Plain-text document sources
┄┄┄┄┄┄

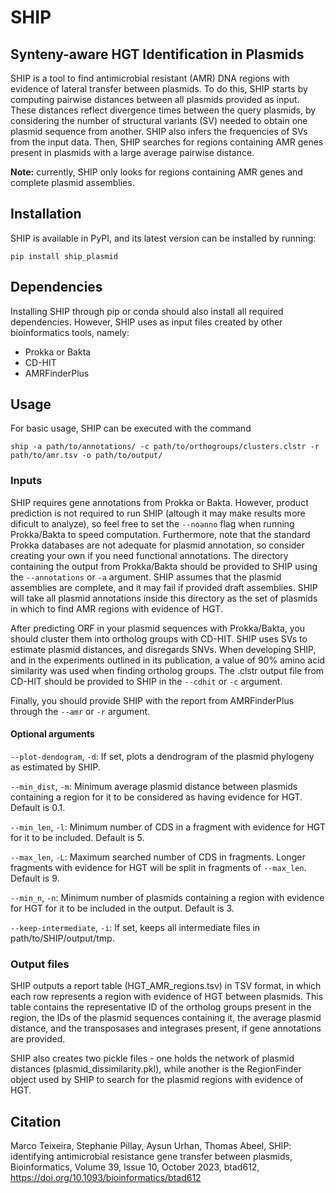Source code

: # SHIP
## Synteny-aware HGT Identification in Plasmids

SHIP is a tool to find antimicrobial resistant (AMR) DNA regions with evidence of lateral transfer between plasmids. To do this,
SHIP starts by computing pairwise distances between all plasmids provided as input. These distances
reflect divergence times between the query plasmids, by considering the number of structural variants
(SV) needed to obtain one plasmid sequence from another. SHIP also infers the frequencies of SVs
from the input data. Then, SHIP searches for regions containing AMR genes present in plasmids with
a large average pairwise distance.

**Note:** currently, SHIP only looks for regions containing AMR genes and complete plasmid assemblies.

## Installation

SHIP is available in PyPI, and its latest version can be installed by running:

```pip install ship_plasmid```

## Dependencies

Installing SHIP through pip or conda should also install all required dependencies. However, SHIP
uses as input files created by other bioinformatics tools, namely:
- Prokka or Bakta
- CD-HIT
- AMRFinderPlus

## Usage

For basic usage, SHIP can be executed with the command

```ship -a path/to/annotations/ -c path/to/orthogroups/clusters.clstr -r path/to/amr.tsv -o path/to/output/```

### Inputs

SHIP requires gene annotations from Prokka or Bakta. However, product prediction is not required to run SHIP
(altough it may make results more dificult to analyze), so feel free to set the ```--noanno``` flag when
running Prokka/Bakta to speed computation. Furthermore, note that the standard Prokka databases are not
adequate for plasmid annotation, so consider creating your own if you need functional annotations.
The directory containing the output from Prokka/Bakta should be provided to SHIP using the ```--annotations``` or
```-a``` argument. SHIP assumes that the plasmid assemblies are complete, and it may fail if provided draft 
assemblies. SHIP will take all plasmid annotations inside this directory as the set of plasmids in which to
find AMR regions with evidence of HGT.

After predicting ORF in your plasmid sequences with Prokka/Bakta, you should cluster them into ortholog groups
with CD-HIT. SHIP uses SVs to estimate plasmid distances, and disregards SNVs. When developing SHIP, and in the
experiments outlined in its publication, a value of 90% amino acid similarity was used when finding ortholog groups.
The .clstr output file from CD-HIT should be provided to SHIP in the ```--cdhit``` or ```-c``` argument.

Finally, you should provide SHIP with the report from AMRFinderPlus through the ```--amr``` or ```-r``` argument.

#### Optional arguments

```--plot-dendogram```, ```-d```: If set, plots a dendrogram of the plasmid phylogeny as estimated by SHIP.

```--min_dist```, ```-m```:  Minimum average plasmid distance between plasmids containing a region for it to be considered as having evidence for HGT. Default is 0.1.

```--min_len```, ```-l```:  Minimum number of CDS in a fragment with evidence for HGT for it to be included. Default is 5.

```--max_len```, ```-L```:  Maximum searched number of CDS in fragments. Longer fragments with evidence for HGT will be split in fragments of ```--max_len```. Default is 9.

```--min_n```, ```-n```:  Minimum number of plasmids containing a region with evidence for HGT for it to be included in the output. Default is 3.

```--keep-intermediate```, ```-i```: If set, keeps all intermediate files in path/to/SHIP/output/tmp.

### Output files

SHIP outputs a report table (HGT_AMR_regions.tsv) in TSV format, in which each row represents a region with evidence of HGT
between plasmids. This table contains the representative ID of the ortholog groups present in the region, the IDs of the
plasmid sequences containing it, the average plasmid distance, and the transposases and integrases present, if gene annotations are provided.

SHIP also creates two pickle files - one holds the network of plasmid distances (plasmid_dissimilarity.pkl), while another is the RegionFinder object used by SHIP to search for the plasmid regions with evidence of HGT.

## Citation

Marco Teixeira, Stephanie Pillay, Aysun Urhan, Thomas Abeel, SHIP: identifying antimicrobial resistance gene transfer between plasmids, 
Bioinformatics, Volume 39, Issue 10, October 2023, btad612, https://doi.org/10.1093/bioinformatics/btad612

┄┄┄┄┄┄

Exactly the lines from the start of the entries above through the line with "reflect divergence times" should be reproduced, and nothing else; drop the pictures.

Source code

: # SHIP
## Synteny-aware HGT Identification in Plasmids

SHIP is a tool to find antimicrobial resistant (AMR) DNA regions with evidence of lateral transfer between plasmids. To do this,
SHIP starts by computing pairwise distances between all plasmids provided as input. These distances
reflect divergence times between the query plasmids, by considering the number of structural variants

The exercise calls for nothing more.